---- RECORDS FOR THIS EXERCISE
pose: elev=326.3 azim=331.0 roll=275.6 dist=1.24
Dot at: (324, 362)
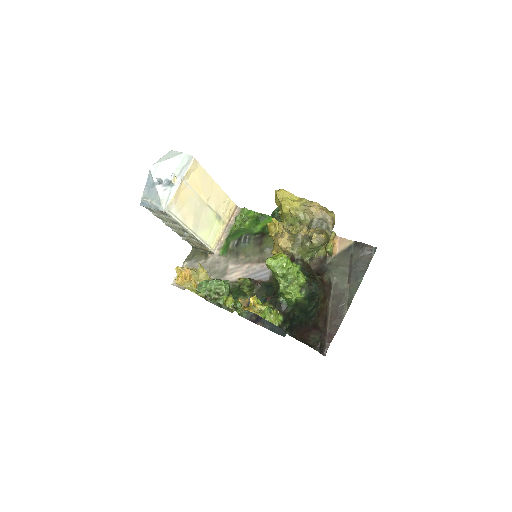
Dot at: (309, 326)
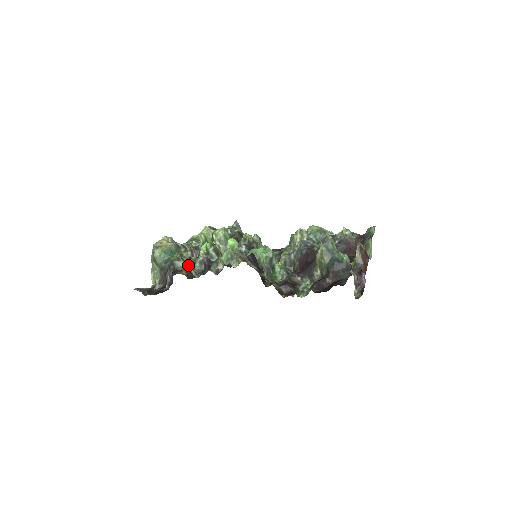
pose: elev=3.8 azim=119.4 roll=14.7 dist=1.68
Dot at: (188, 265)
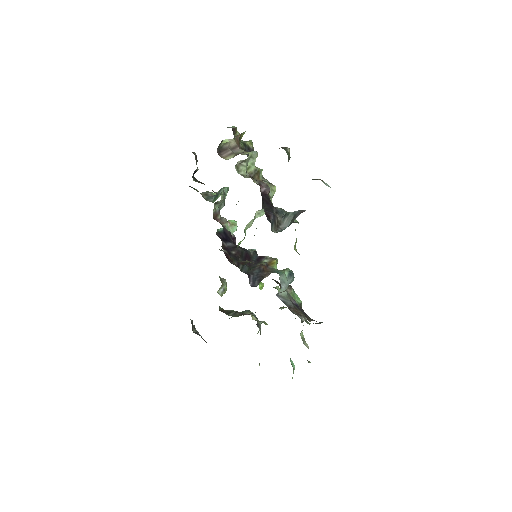
Dot at: occluded
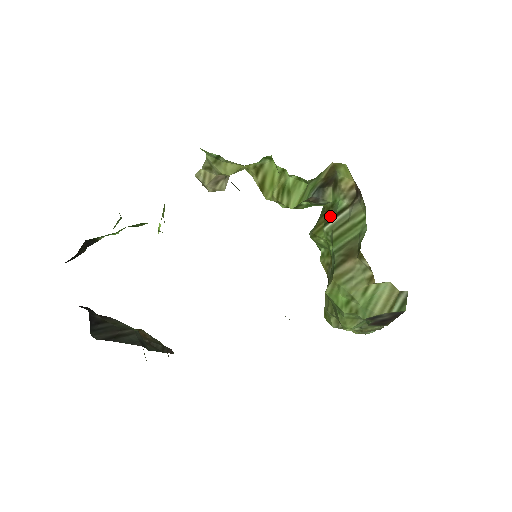
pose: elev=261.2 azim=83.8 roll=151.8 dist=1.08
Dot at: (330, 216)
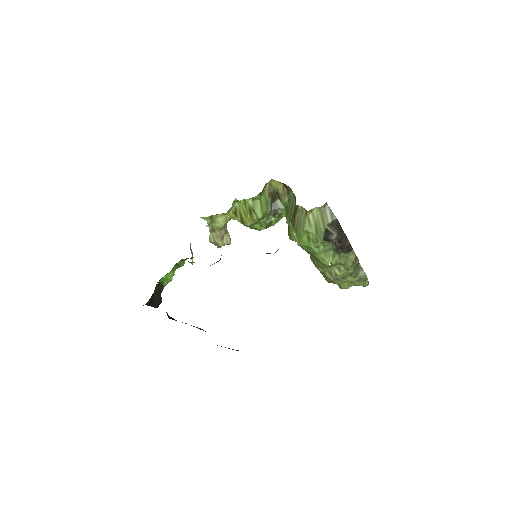
Dot at: occluded
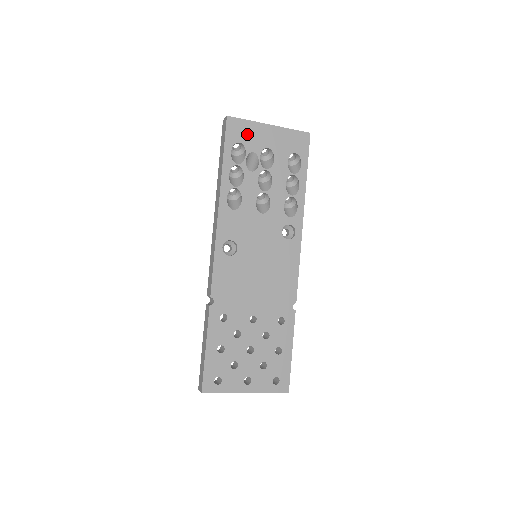
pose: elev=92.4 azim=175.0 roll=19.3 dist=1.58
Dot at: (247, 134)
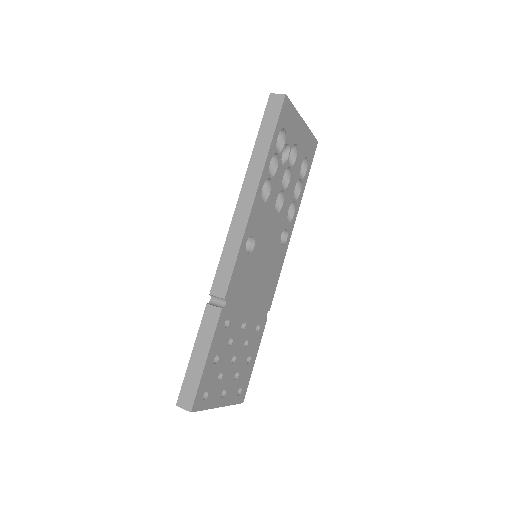
Dot at: (290, 122)
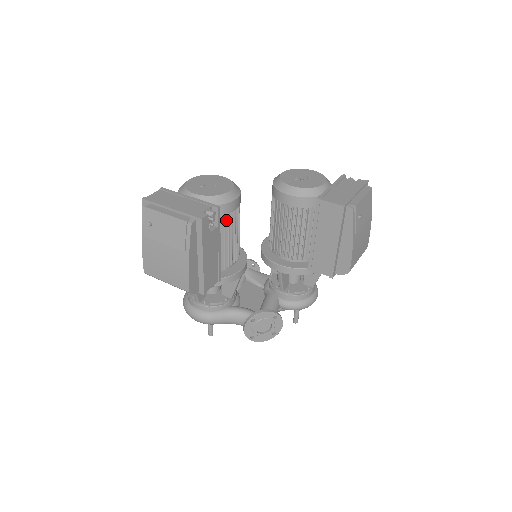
--------
## TASK DETAILS
Quote every line of the rows above word for word, without the pictures.

## SOLVED EXERCISE
pose: elev=326.3 azim=331.0 roll=275.6 dist=1.24
Dot at: (324, 362)
Dot at: (309, 326)
pose: elev=3.8 azim=119.4 roll=14.7 dist=1.68
Dot at: (188, 265)
Dot at: occluded
pose: elev=261.2 azim=83.8 roll=151.8 dist=1.08
Dot at: (330, 216)
Dot at: occluded
pose: elev=92.4 azim=175.0 roll=19.3 dist=1.58
Dot at: (247, 134)
Dot at: (290, 122)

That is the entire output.